This year marks the 100th anniversary of Fire Prevention Week. The annual event, which runs October 9-15, is meant to educate everyone about actions that can be taken to keep themselves and those around them safe from home fires. First sponsored by the National Fire Protection Association (NFPA) in 1922, the public observance became a national event in 1925 following President Calvin Coolidge’s proclamation. It is now the longest-running public health observance in the U.S.

The NFPA’s theme for 2022 is “Fire won’t wait. Plan your escape.”

“Whether due to a wildfire, lightning or other causes, a home fire can start quickly, with little time to safely escape,” says Angela Dickson, co-chair of the Window Safety Task Force and marketing and communications director for the Fenestration and Glazing Industry Alliance (FGIA). “The Window Safety Task Force encourages everyone to develop and test an escape plan at least twice a year. And remember, the plan should include accommodations for loved ones with special needs and for cherished pets.”

Fire Prevention Week is scheduled to begin October 9 in commemoration of the Great Chicago Fire of 1871, which killed more than 300 people, left more than 100,000 homeless and destroyed more than 17,4000 structures. The three-day fire ushered in a new focus on strengthening fire and building codes, specifically on enacting more stringent regulations and safety inspections of fire protection systems and ensuring that most new construction contained more fire-resistant brick and stone.

Though the Great Fire of Chicago was the catalyst for revolutionizing building and fire codes, subsequent fires strengthened them. This includes fires in 1874 that led to the ban of all wooden construction in Chicago, the Iroquis Theater Fire of 1903, which led to the requirement of unlocked fire exit doors that opened outward, sprinkler systems and steel curtains to be used as fire walls, along with the LaSalle Hotel Fire of 1946, which led to new safety codes for high-rise buildings that required enclosed stairwells and elevator shafts.

Numerous building and fire codes have since been developed and updated regularly.

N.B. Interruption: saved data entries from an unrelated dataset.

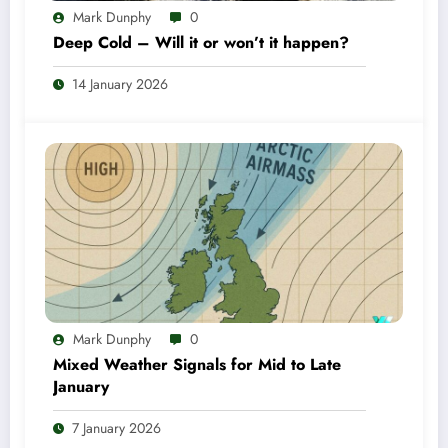
Mark Dunphy
0
Deep Cold – Will it or won’t it happen?
14 January 2026
Mark Dunphy
0
Mixed Weather Signals for Mid to Late
January
7 January 2026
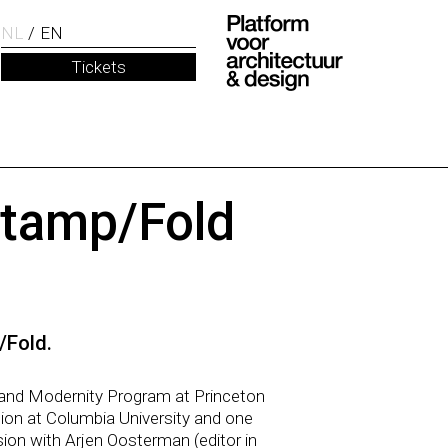
NL
EN
Tickets
Stamp/Fold
/Fold.
a and Modernity Program at Princeton
tion at Columbia University and one
sion with Arjen Oosterman (editor in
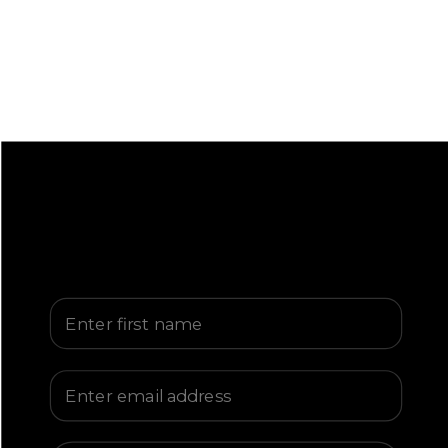
First Name
Email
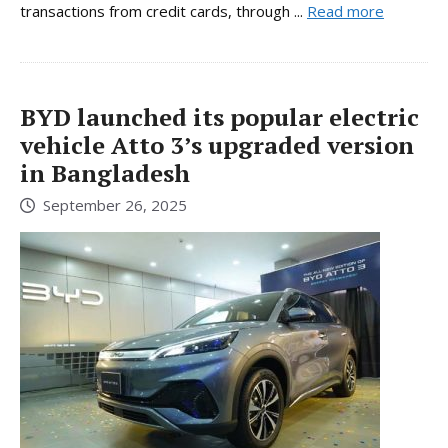
transactions from credit cards, through ...
Read more
BYD launched its popular electric
vehicle Atto 3’s upgraded version
in Bangladesh
September 26, 2025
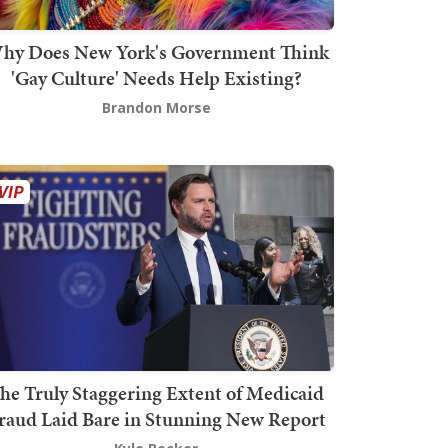
hy Does New York's Government Think
'Gay Culture' Needs Help Existing?
Brandon Morse
he Truly Staggering Extent of Medicaid
raud Laid Bare in Stunning New Report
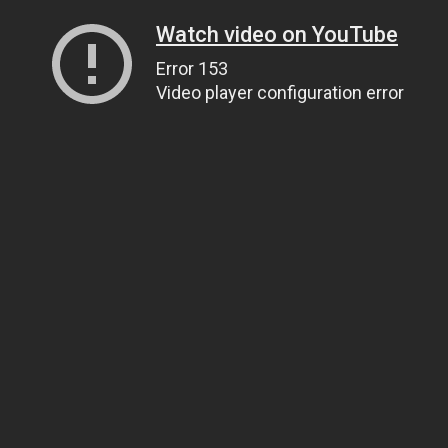
Watch video on YouTube
Error 153
Video player configuration error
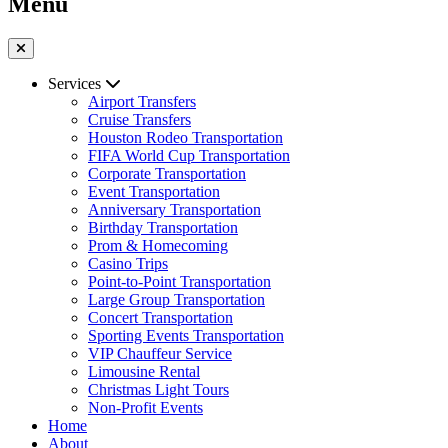
Menu
Services
Airport Transfers
Cruise Transfers
Houston Rodeo Transportation
FIFA World Cup Transportation
Corporate Transportation
Event Transportation
Anniversary Transportation
Birthday Transportation
Prom & Homecoming
Casino Trips
Point-to-Point Transportation
Large Group Transportation
Concert Transportation
Sporting Events Transportation
VIP Chauffeur Service
Limousine Rental
Christmas Light Tours
Non-Profit Events
Home
About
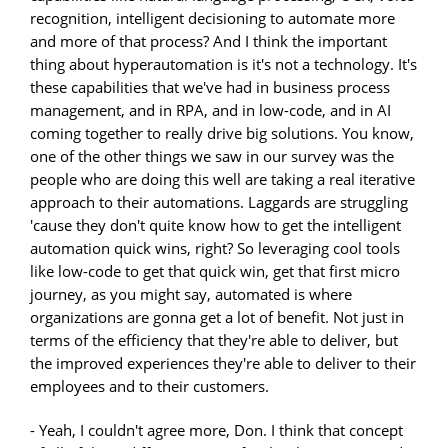
recognition, intelligent decisioning to automate more
and more of that process? And I think the important
thing about hyperautomation is it's not a technology. It's
these capabilities that we've had in business process
management, and in RPA, and in low-code, and in AI
coming together to really drive big solutions. You know,
one of the other things we saw in our survey was the
people who are doing this well are taking a real iterative
approach to their automations. Laggards are struggling
'cause they don't quite know how to get the intelligent
automation quick wins, right? So leveraging cool tools
like low-code to get that quick win, get that first micro
journey, as you might say, automated is where
organizations are gonna get a lot of benefit. Not just in
terms of the efficiency that they're able to deliver, but
the improved experiences they're able to deliver to their
employees and to their customers.
- Yeah, I couldn't agree more, Don. I think that concept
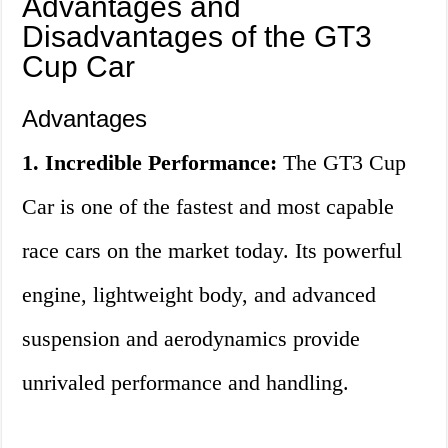
Advantages and
Disadvantages of the GT3
Cup Car
Advantages
1. Incredible Performance:
The GT3 Cup
Car is one of the fastest and most capable
race cars on the market today. Its powerful
engine, lightweight body, and advanced
suspension and aerodynamics provide
unrivaled performance and handling.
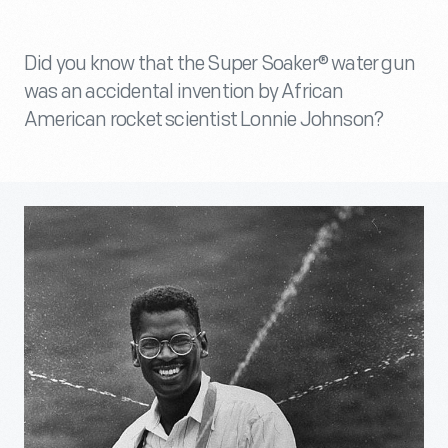
Did you know that the Super Soaker® water gun
was an accidental invention by African
American rocket scientist Lonnie Johnson?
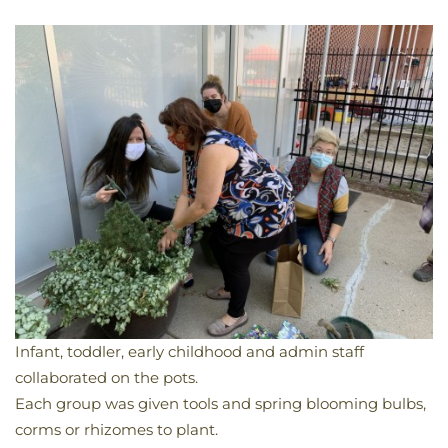
Infant, toddler, early childhood and admin staff
collaborated on the pots.
Each group was given tools and spring blooming bulbs,
corms or rhizomes to plant.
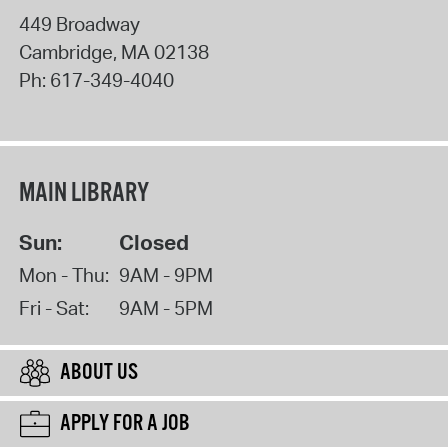
449 Broadway
Cambridge
,
MA
02138
Ph:
617-349-4040
MAIN LIBRARY
Sun:
Closed
Mon - Thu:
9AM - 9PM
Fri - Sat:
9AM - 5PM
ABOUT US
APPLY FOR A JOB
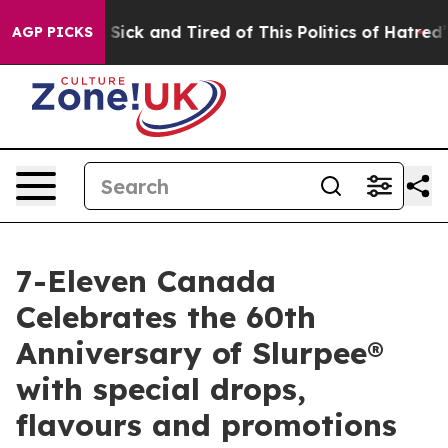
le Are Sick and Tired of This Politics of Hatred”
The S
AGP PICKS
7-Eleven Canada
Celebrates the 60th
Anniversary of Slurpee®
with special drops,
flavours and promotions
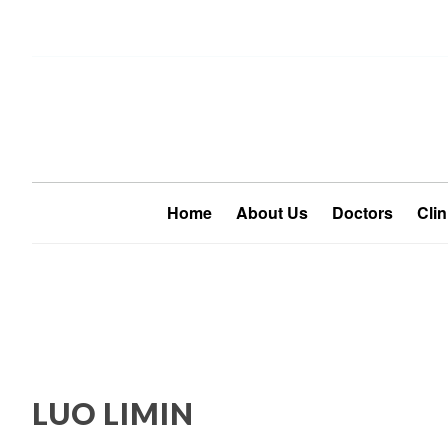
Home
About Us
Doctors
Clin
LUO LIMIN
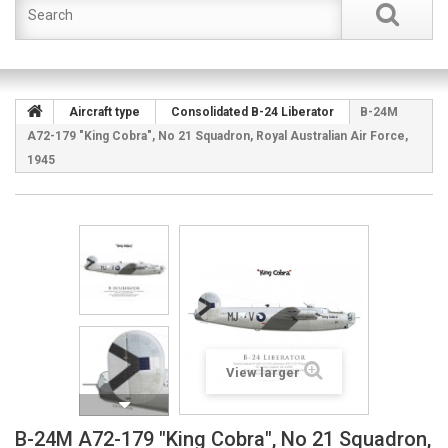
Aircraft type
Consolidated B-24 Liberator
B-24M
A72-179 "King Cobra", No 21 Squadron, Royal Australian Air Force,
1945
View larger
B-24M A72-179 "King Cobra", No 21 Squadron,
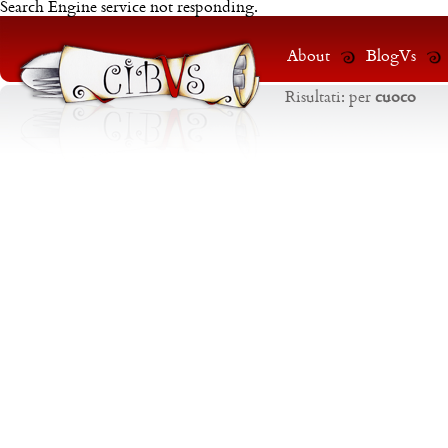
Search Engine service not responding.
About
BlogVs
Risultati:
per
cuoco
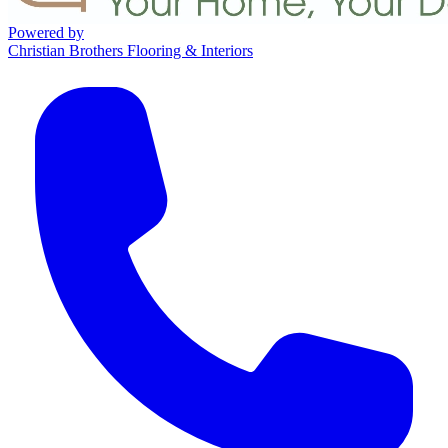
Powered by
Christian Brothers Flooring & Interiors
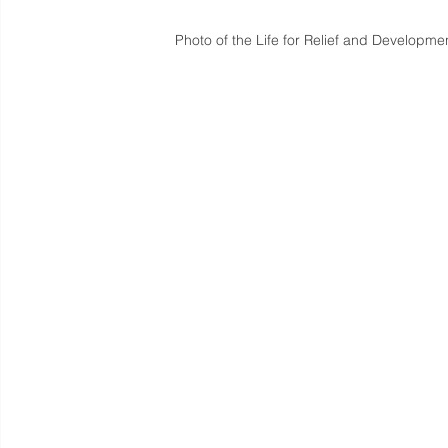
Photo of the Life for Relief and Developmen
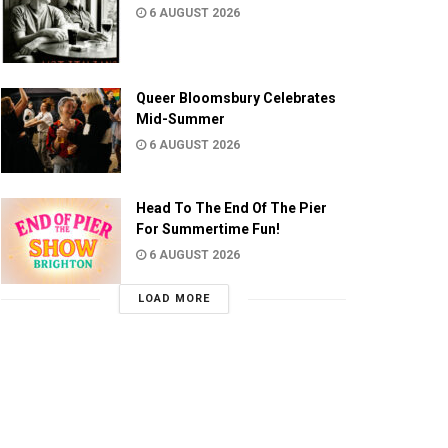
6 AUGUST 2026
Queer Bloomsbury Celebrates
Mid-Summer
6 AUGUST 2026
Head To The End Of The Pier
For Summertime Fun!
6 AUGUST 2026
LOAD MORE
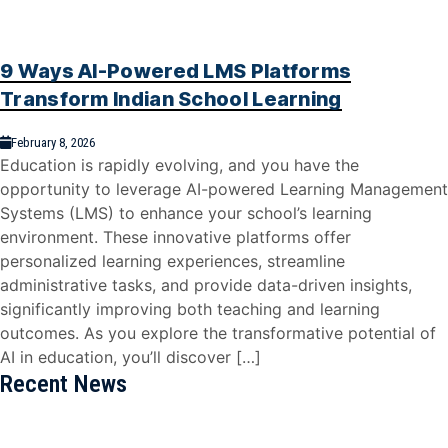
9 Ways AI-Powered LMS Platforms
Transform Indian School Learning
February 8, 2026
Education is rapidly evolving, and you have the
opportunity to leverage AI-powered Learning Management
Systems (LMS) to enhance your school’s learning
environment. These innovative platforms offer
personalized learning experiences, streamline
administrative tasks, and provide data-driven insights,
significantly improving both teaching and learning
outcomes. As you explore the transformative potential of
AI in education, you’ll discover […]
Recent News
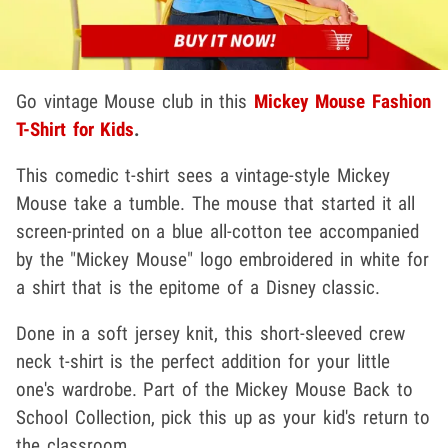
Go vintage Mouse club in this
Mickey Mouse Fashion
T-Shirt for Kids
.
This comedic t-shirt sees a vintage-style Mickey
Mouse take a tumble. The mouse that started it all
screen-printed on a blue all-cotton tee accompanied
by the "Mickey Mouse" logo embroidered in white for
a shirt that is the epitome of a Disney classic.
Done in a soft jersey knit, this short-sleeved crew
neck t-shirt is the perfect addition for your little
one's wardrobe. Part of the Mickey Mouse Back to
School Collection, pick this up as your kid's return to
the classroom.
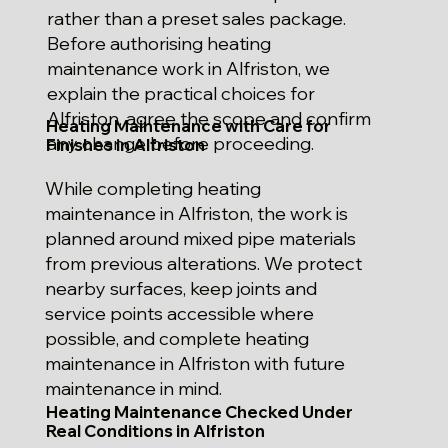
rather than a preset sales package.
Before authorising heating
maintenance work in Alfriston, we
explain the practical choices for
Alfriston, agree the scope and confirm
Heating Maintenance with Care for
any change before proceeding.
Finishes in Alfriston
While completing heating
maintenance in Alfriston, the work is
planned around mixed pipe materials
from previous alterations. We protect
nearby surfaces, keep joints and
service points accessible where
possible, and complete heating
maintenance in Alfriston with future
maintenance in mind.
Heating Maintenance Checked Under
Real Conditions in Alfriston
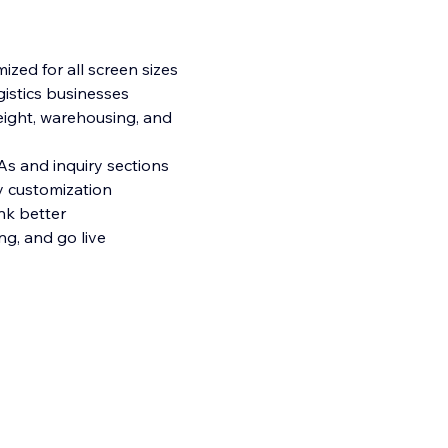
mized for all screen sizes
ogistics businesses
reight, warehousing, and
As and inquiry sections
y customization
nk better
ng, and go live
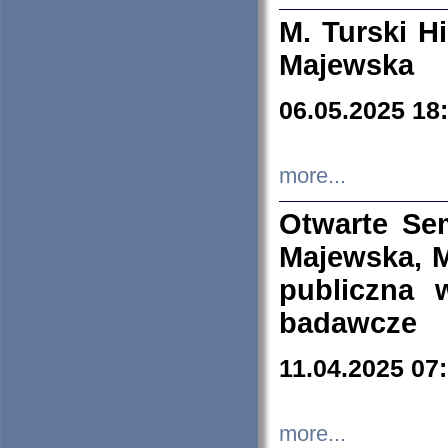
M. Turski Hi
Majewska
06.05.2025 18
more...
Otwarte Se
Majewska, M
publiczna 
badawcze
11.04.2025 07
more...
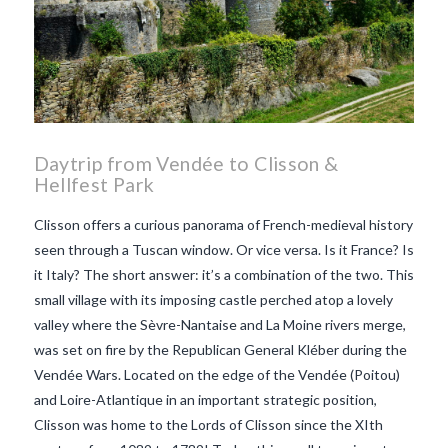
Daytrip from Vendée to Clisson &
Hellfest Park
Clisson offers a curious panorama of French-medieval history
seen through a Tuscan window. Or vice versa. Is it France? Is
it Italy? The short answer: it’s a combination of the two. This
small village with its imposing castle perched atop a lovely
valley where the Sèvre-Nantaise and La Moine rivers merge,
was set on fire by the Republican General Kléber during the
Vendée Wars. Located on the edge of the Vendée (Poitou)
and Loire-Atlantique in an important strategic position,
Clisson was home to the Lords of Clisson since the XIth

The main codes are:

  • The International Building Code (IBC);
  • The International Fire Code (IFC);
  •  The International Existing Building Code; and
  • The National Fire Protection Association’s Life Safety Code, NFPA 101.

When it comes to addressing the use of fire-rated glazing codes, there are several standards to follow:

  • ASTM E119, which tests a product’s ability to qualify as a fire-resistance rated construction material;
  • NFPA 80, which governs the installation and maintenance of fire doors and fire windows; and
  • NFPA 252 and NFPA 257, which govern the testing of fire doors and fire windows, respectively.

Fire-rated glazing has come a long way since the days of traditional, polished wired glass. Reports of injuries and the push for more aesthetically pleasing fire-rated glazing prompted the need to find new solutions, such as intumescent glass, fire-rated ceramic glass and specially tempered glass.

Not all types of glass block smoke, fire and radiative heat collectively. For instance, wired glass, glass blocks and ceramic glass are considered fire-protective glass, which only blocks fire and smoke, while intumescent glass, which is considered fire-resistive rated glass, blocks all three and is the highest standard in rated glass.

Regardless of what materials are used, fire-rated glazing provides a period of protection against fire. The ability of glass to prevent the spread of fire throughout a building is one of its most crucial features, which makes it an important component in building safety.

Though the fires of the past have molded the way modern building and fire codes and fire-rated glazing are designed today, proper planning is still needed.

As the NFPA states, “Fire won’t wait. Plan your escape.”